La abuela ya no podía valerse sola y las hijas decidieron que debía abandonar su hogar para ir a vivir con Miriam, que era de las tres la que tenía espacio, tiempo y una buena habitación de invitados.
—Tus cosas tienen que caber en veinte cajas, máximo —le dijo Miriam.
Y la abuela se echó a llorar ante la estupefacción de su hija, quien había calculado generosa y cuidadosamente que veinte cajas equivalían, por lo menos, a cuatro vidas.
Sólo los álbumes de fotos ocupaban ya siete cajas.
—Está bien —dijo Miriam —, veinte cajas sin contar las fotos, que caben bien en nuestra librería.
La abuela hizo una gran criba de ropa. Por supuesto había prendas que no había vestido en cuarenta años, pero no las había guardado durante tanto tiempo para en el último momento deshacerse de ellas. Quiso repartir sus vajillas, sus copas, sus manteles almidonados, sus cuadros, lámparas preciosas, utensilios de cocina históricos y también modernos. Los nietos ayudaron con los objetos prácticos. Lavadora, secadora y microondas, desaparecieron en un fin de semana. Pero nadie quería, por ejemplo, las alfombras. Las hijas pretendían que las vendiera. Eran caras, sacaría dinero que le sería útil para otros caprichos. Pero toda su vida había sucedido sobre esas alfombras. Miriam había nacido en la de la habitación. Su hombre había muerto en la del comedor. Nadie quería tampoco las ropas de él y algunos de los trajes eran de buenísima calidad y estaban en perfecto estado. Separarse de los enseres de su esposo le era más penoso que deshacerse de los suyos propios.
También estaba la colección de música clásica.
—Vale —dijo Miriam—, puedes llevarte los discos y el tocadiscos, aunque ya sabes que Luis lo tiene todo en el ordenador y que no ocupa nada de espacio.
El día del traslado, la abuela se dio cuenta de que quisiera llevarse el reloj de cucú, las macetas con sus plantas, la jaula del periquito (aunque hiciera años que no había tenido ninguno, le gustaba poner flores dentro, en homenaje a todos sus muertos), la cómoda de su abuela, el espejo de vestir de su madre, la mecedora de su padre, la cuna de su primera muñeca, la caja de herramientas…
En el último momento entró en el estudio, abrió el armario empotrado y volvió a echar un vistazo a todo lo que renunciaba: veinte cajas de postales y cartas, tres costureros que serían la envidia de cualquier modista profesional, veintisiete pares de zapatos y los cuadernos con todos sus dibujos.
Se apoyó bien en el bastón y con una agilidad que los suyos ya le desconocían alcanzó uno de los cuadernos con la mano libre y lo apretó contra su pecho. Miriam entró en la habitación.

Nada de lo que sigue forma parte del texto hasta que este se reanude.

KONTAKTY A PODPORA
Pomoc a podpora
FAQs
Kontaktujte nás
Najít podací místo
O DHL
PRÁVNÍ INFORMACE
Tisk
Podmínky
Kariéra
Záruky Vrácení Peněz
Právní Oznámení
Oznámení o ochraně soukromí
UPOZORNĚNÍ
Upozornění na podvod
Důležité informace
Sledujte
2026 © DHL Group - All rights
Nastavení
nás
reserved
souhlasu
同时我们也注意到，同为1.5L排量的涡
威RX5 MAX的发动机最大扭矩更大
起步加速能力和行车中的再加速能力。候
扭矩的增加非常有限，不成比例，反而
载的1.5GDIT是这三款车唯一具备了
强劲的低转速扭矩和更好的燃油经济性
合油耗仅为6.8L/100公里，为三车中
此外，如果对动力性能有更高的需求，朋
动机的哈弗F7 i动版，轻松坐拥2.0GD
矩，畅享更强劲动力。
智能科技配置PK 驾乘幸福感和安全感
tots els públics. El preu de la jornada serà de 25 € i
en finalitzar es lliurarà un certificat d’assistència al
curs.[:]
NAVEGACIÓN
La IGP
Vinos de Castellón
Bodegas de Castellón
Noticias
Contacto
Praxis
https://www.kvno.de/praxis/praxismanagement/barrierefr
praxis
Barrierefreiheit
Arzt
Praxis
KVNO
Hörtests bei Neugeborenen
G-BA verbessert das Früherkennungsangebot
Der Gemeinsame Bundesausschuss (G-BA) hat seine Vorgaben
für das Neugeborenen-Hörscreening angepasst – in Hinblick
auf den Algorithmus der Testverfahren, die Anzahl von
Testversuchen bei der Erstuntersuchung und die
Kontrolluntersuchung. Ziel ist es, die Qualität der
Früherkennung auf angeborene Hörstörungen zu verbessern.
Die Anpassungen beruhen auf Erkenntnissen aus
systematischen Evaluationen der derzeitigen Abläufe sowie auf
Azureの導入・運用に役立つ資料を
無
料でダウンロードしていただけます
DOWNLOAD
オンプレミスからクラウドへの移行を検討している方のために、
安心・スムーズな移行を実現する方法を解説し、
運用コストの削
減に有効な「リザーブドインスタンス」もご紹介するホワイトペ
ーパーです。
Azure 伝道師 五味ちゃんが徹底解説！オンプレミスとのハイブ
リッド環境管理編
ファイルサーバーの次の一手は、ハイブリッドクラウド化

—Mamá, no te lo puedes llevar todo.
—Es que es tan difícil decir adiós a las cosas.
—Se nota que no te has mudado nunca. Yo podría irme de casa con tres bolsas, dos cajas de libros y el ordenador.
La abuela la miró implorando compasión.
—Sabes que podemos venir siempre que quieras, mamá, no vamos a vender la casa ni hacer desaparecer tus cosas.
La abuela suspiró resignada y decidió recuperar su dignidad.
—Solo os pido un momento a solas con la casa, antes de irme.
Cuando todos hubieron salido, la abuela fue a su habitación, abrió el armario, hundió la nariz entre los trajes del marido, se miró en el espejo de su madre y se cercioró de que todo estuviera bien doblado en los cajones de la cómoda de la abuela. Al pasar por el comedor, comprobó que el cucú estuviera a la hora y le dio cuerda.
—La verdad es que quedarías monísimo en mi nueva habitación —le dijo al reloj.
No sin trabajo y peligro para su estructura ósea, lo descolgó y lo metió en la cesta de la compra. Luego entró en el baño, recogió el juego de afeitar de su esposo, fue a la cocina, escogió su paño favorito y el cepillo de los zapatos de toda la vida, que era el que los dejaba más brillantes y bonitos. Así equipada y satisfecha de su capacidad de síntesis, atravesó el pasillo que la llevaba al mundo de los demás.